Update from Rod in Louisiana

    • Anonymous
      May 18, 2009 at 8:41 pm

      Hi everyone. I haven’t posted in a while, and I don’t want everyone to think that I’ve just faded away, so I thought I’d post an update.

      Since none of the standard CIDP treatments (Prednisone, IVIg, PE) seemed to work for me, my neurologist told me I need to accept that this is as good as it’s going to get. I may get to that point one of these days but, at this time, I’m a long way from acceptance.

      I’ve always had the nagging thought that my symptoms may be due to something other than CIDP. I’ve done extensive research on these symptoms and I’ve found that CSM (Cervical Spondyolotic Myelopathy), which is direct pressure on the spinal cord in the cervical spine, also causes the same symptoms.

      Since I already had minimally invasive lumbar surgery at a clinic in Florida, with outstanding results, I asked the surgeon who performed my earlier surgeries to take a look at my cervical spine MRIs. When he put them up on the light box, even my uneducated eye could see that my cervical spinal canal was almost non-existent, due to osteoarthritis. The surgeon recommended surgery at four levels. So during that trip, which was three weeks ago, he did a roto-rooter procedure on both sides of C5-C6. After those two procedures, I’ve had some relief of the numbness in my fingertips. I’m scheduled to go back in August, for similar procedures on two more levels.

      I firmly believe that many, if not all, of my problems are due to CSM. However, being a person who believes in covering all the bases, I’m also going to assume that I may have CIDP and I’m going to work with a different neurologist.

      I contacted Dr. Richard Lewis, one of the doctors on the board of the GBS/CISP foundation, providing my history and asking if he’d accept me as a patient. Dr. Lewis responded immediately and told me he would indeed treat me. But, in his email response, he told me that he didn’t understand why I would come all the way to Detroit for treatment when two of the foremost CIDP experts in the country are at the LSU Medical School in New Orleans. He recommended Drs. Austin Summer and John England.

      I have an appointment with Dr. England on June 23 for new NCV and EMG procedures. It’s going to be a busy summer for me.

    • May 18, 2009 at 11:13 pm

      Sounds like things are looking up Rod. Glad you had the courage to be persistant and strong. It has paid off!! Good luck with new doc, keep us posted!
      I am considering a chiro. for Kevin, I wonder if manipulation of c1,2,3 could help him with his intense daily headaches and sinus issues!
      Good luck!
      Dawn Kevies mom

    • Anonymous
      May 19, 2009 at 12:43 am

      Hi Rod! So so sorry that you have been going through all of this! I will keep you in my prayers and hope all goes well. Wow! You really are going to have a busy summer! Sounds like the summer I had last year and it was no fun picnic either. I hope you recover soon and get back to normal and pray that the spine was the culprit and it fixes all your problems making you 100 percent well again. Meaning that this was not CIDP after all and the surgeries correct everything that was causing you problems. Keeping my fingers crossed for you! Good luck Rod! Good luck!
      Linda H

    • Anonymous
      May 19, 2009 at 7:26 am

      Hi Rod,

      Good thing you got the nerve inpingement focused on. I am sure you will
      find relief once they do all the levels.. Once you see what you have after that, you’ll better have an idea how much was this and how much was that.
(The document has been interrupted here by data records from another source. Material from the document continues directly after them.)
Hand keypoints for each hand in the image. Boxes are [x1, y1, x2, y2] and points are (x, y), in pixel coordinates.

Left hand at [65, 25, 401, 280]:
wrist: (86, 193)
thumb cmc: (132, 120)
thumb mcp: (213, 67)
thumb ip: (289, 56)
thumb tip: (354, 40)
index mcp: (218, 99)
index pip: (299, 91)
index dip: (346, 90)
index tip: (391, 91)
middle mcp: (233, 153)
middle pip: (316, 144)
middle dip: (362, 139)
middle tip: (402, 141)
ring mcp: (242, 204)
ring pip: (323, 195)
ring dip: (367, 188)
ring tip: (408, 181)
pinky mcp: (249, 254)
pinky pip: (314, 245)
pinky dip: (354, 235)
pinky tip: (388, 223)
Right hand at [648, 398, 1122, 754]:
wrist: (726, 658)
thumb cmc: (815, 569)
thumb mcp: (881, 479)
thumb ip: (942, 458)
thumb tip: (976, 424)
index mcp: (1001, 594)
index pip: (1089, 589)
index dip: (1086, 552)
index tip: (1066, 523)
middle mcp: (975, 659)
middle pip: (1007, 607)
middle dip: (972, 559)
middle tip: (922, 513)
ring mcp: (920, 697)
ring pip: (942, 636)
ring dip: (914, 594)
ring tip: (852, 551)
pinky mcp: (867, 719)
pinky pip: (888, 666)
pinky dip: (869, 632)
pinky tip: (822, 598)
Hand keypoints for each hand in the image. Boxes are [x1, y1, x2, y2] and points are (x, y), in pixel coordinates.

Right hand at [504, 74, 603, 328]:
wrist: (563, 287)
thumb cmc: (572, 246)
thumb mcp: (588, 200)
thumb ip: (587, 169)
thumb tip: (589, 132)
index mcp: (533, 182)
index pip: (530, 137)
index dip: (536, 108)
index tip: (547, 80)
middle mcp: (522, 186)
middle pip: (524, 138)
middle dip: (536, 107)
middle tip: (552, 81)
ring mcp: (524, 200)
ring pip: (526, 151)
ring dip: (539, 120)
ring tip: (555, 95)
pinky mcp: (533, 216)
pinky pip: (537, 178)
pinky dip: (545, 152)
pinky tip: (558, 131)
      Remembering back, you had always brought up the back. Can’t understand how that would go overlooked with the symptoms you had. they had MRI. me head to toe before moving on.

      Anyway. Your on the road to getting better and thats good. You had us worried there for a bit.–tim–

    • Anonymous
      May 19, 2009 at 1:04 pm

      I have an appointment with Dr. Appel in July to get a second opinion and seek treatment for my CIDP that has left me practically bedridden. Does anyone have any opinions of Dr. Appel. My neuro here in Baton Rouge wanted me to see him or go to Mayo in MN. Help please!

    • Anonymous
      May 19, 2009 at 1:05 pm

      My neuro didn’t mention the two doctors in New Orleans to me. I may give them a try. It’s alot closer to me than Houston. Thanks Rob!

    • May 19, 2009 at 4:48 pm

      Hey mon!

      Y’all might try eaten more boudin and crawdads and some laripen good gumbo. It might cure everything. Least I found it helps me to forget. Any how a good dr. in Nawlins shore will fix you up right fine.

      Much luck to you and may your health improve. You hear.:) 🙂

    • Anonymous
      May 19, 2009 at 7:22 pm

      Whats the difference of what you call CSM (I could not find it in the web) and Chiari or Spinal Stenosis?
      Spinal Stenosis many times diagnosed as fibromyalgia (disease I think is a one size fits all dx).